Ponsel Althea tergeletak di atas meja belajar. Layarnya gelap, tidak ada notifikasi. Sudah dua jam sejak ia mengirimkan pesan itu, dan belum ada tanda-tanda balasan.
Ia tidak berharap banyak. Sungguh. Pesannya pun sangat sederhana. Hanya empat kata. "Apa lo masih di situ?"
Tanpa nama. Tanpa identitas. Tanpa penjelasan siapa pengirimnya.
Pesan itu dikirim melalui akun anonim yang sama seperti saat pertama kali mereka saling kenal di forum underground itu. Akun yang kini terasa begitu asing-padahal, di sanalah cerita mereka dimulai.
Dan kini, Althea menatap layar itu seakan berharap keajaiban akan muncul.
Tapi tidak ada apa-apa.
Hening.
Kosong.
Seperti ruang yang perlahan ditinggalkan oleh napas dan harapan.
***
Luca membaca pesan itu di tengah pertemuan dengan jajaran direksi. Ia tidak tahu kenapa hari itu ia masih tetap membuka forum itu. Padahal, setelah Althea pergi, ia tidak pernah menyentuh akun itu lagi.
Tapi pagi itu, ia membuka laptop, masuk ke akun yang sama, dan ada satu pesan masuk.
"Apa lo masih di situ?"
Tanpa nama.
Tanpa tanda.
Tapi ia tahu.
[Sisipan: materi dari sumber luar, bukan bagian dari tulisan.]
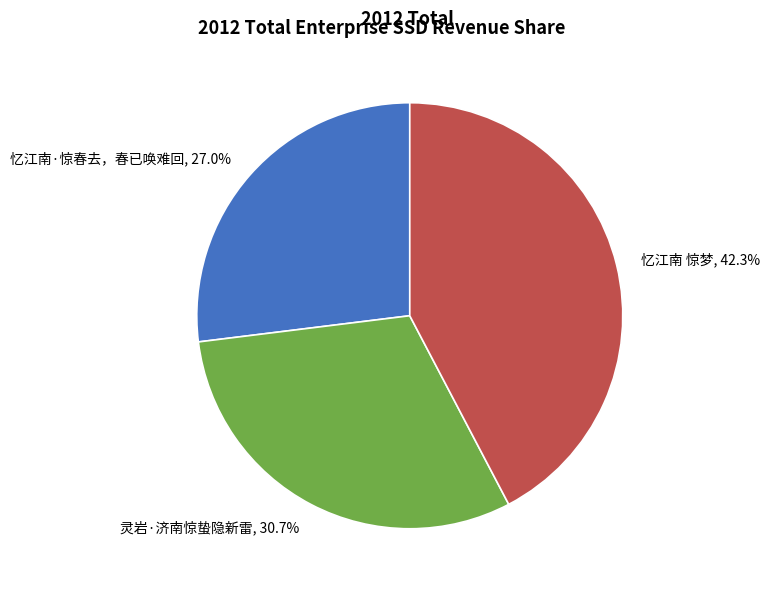

The 灵岩·济南惊蛰隐新雷 slice represents 31% of the pie. True or false?

True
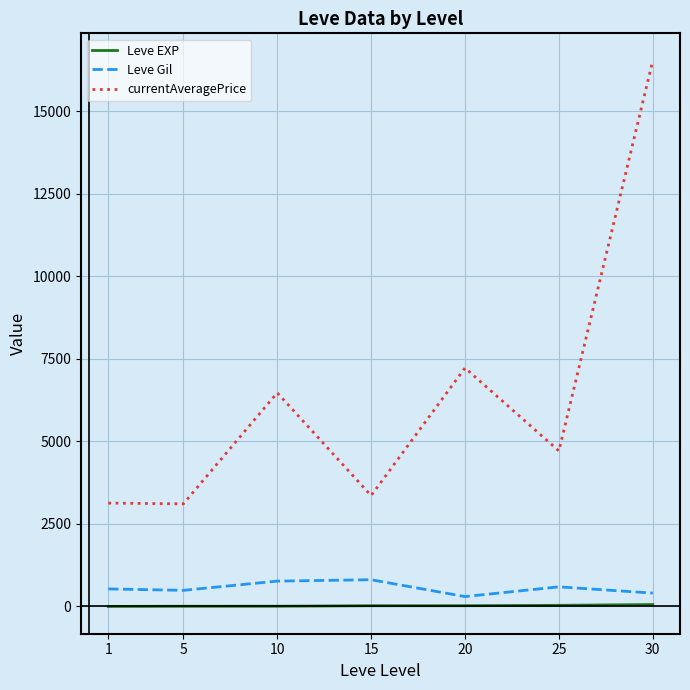

What is the minimum value for currentAveragePrice?

3108.7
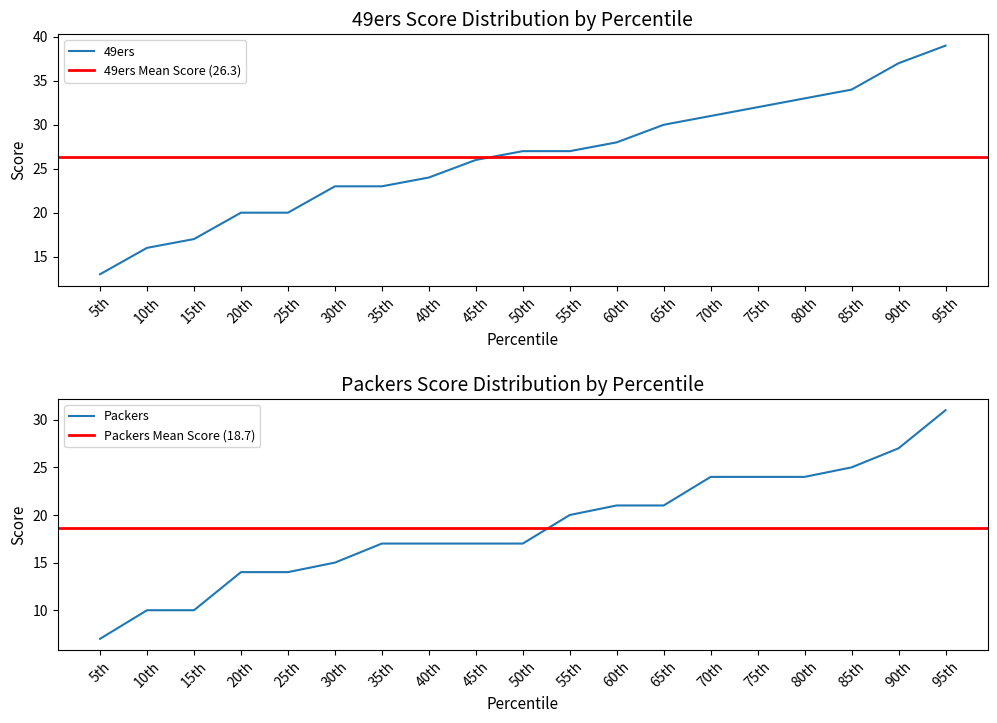

At which label does Packers reach its minimum?

5th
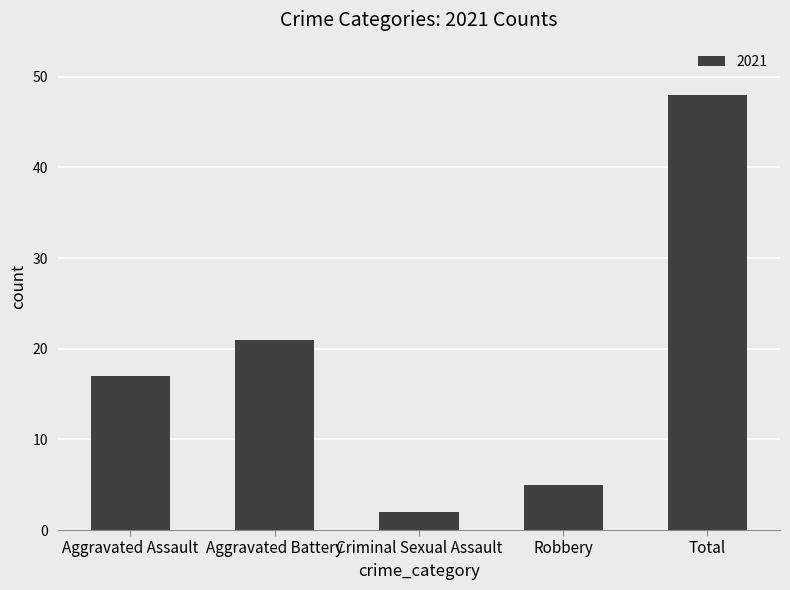

What is the maximum value shown in the chart?

48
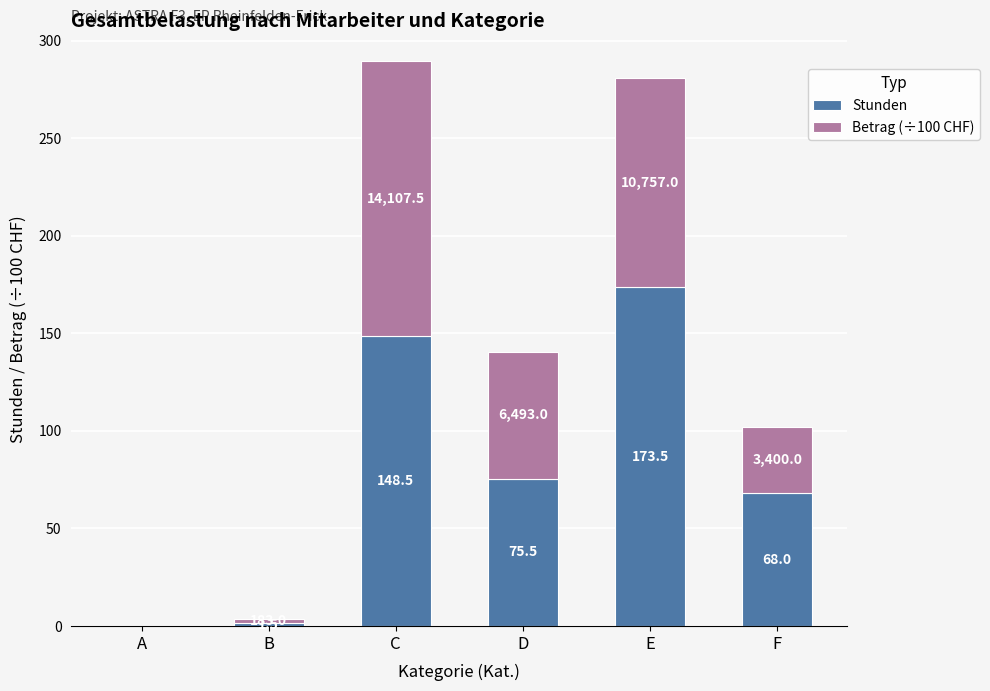

What is the highest value of the Stunden series?

173.5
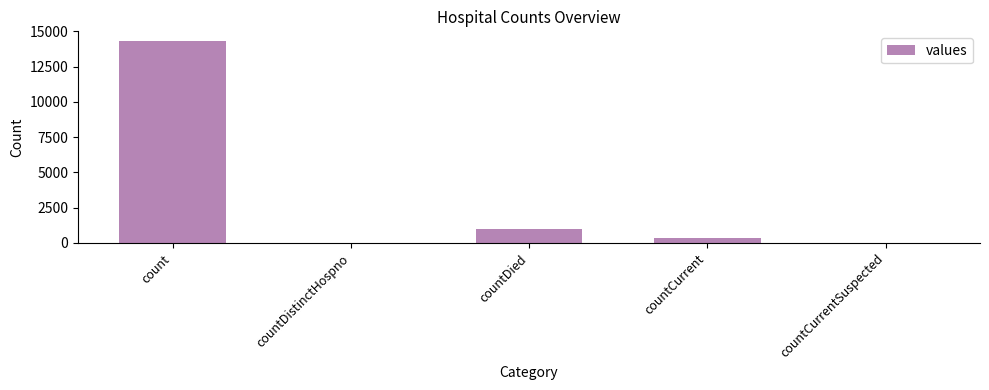

The value at countDistinctHospno is -8983. True or false?

False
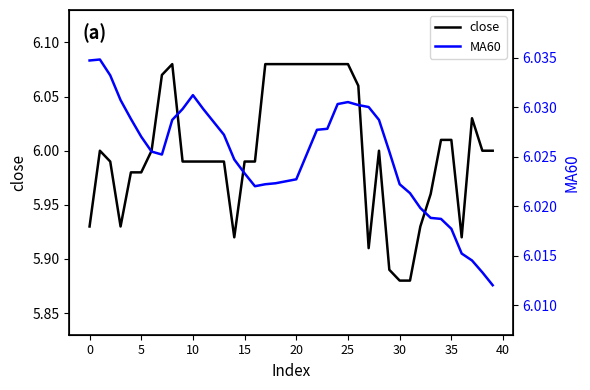

True or false: close has more than 2 interior local peaks.

True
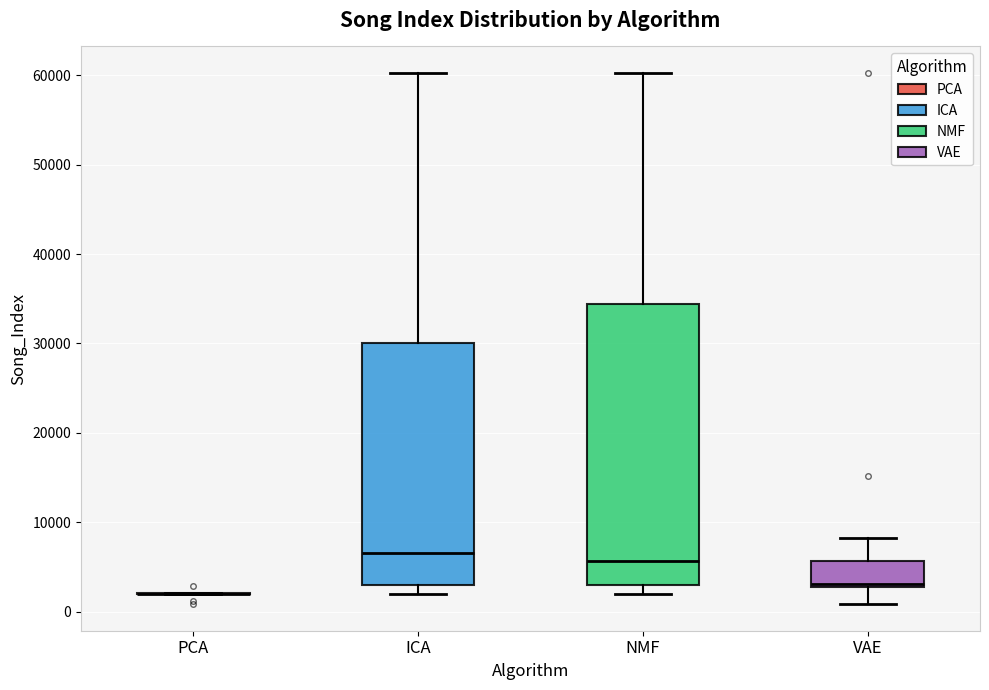

Which box is the tallest, from its lower edge to its upper edge?

NMF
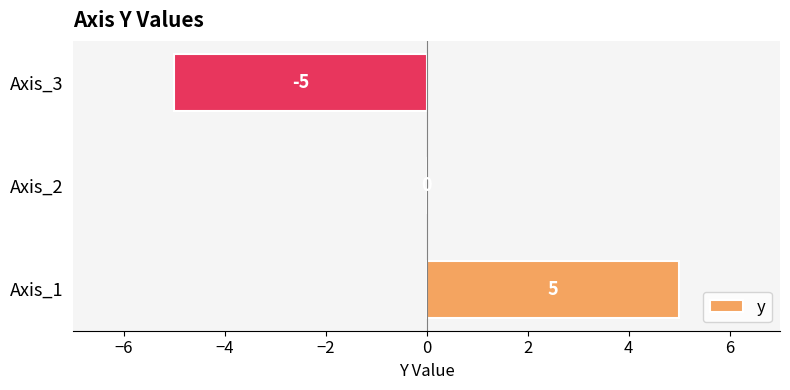

What is the greatest value displayed?

5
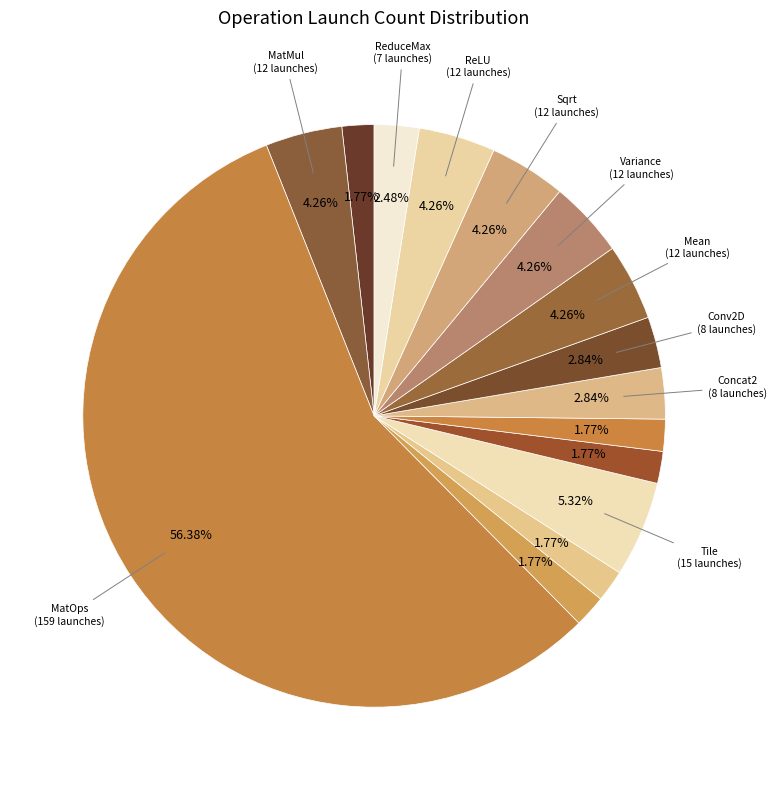

To the nearest percent, what is the average slice percentage?

7%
Itu dari dia.
Luca memandangi pesan itu lama. Jari-jarinya menyentuh keyboard, hendak membalas. Tapi ia ragu. Pikirannya berputar cepat.
Kalau dia langsung menjawab, akankah Althea kabur lagi?
Kalau dia terlihat terlalu bersemangat, akankah gadis itu menghilang untuk kedua kalinya?
Ia menggigit bibir bawahnya, menutup laptop dengan pelan.
Kadang, cinta yang besar pun harus menunggu saat yang tepat untuk bicara.
Masalahnya, kapan saat itu datang?
***
Hari berganti malam. Malam berganti pagi. Dan pesan itu masih belum dibalas.
Althea memeluk lututnya di tepi ranjang. Tatapannya kosong. Di kamarnya yang kecil dan lembap, hanya suara kipas angin yang terdengar jelas.
"Gue udah salah langkah, ya?" bisiknya.
"Gue harusnya nggak kirim pesan itu."
Tapi kemudian, ia ingat senyum tipis Luca waktu pertama kali mereka makan bersama. Senyum yang jarang muncul, tapi begitu tulus. Senyum yang membuat Althea ingin bertahan sedikit lebih lama.
Hati manusia memang aneh. Saat ia mencoba menjauh, justru rasa itu makin lekat. Dan ketika ia mencoba mendekat, rasa takut malah datang menyergap.
Althea menutup mata. Teringat akan malam terakhir mereka. Teringat cara Luca menyentuh pipinya, menatap matanya seolah ia adalah satu-satunya perempuan yang penting di dunia ini.
Tapi malam itu juga, ia memutuskan untuk pergi.
"Jadi, ini harga dari keputusan gue sendiri," batinnya.
Dan ia harus menelan konsekuensinya-sendiri.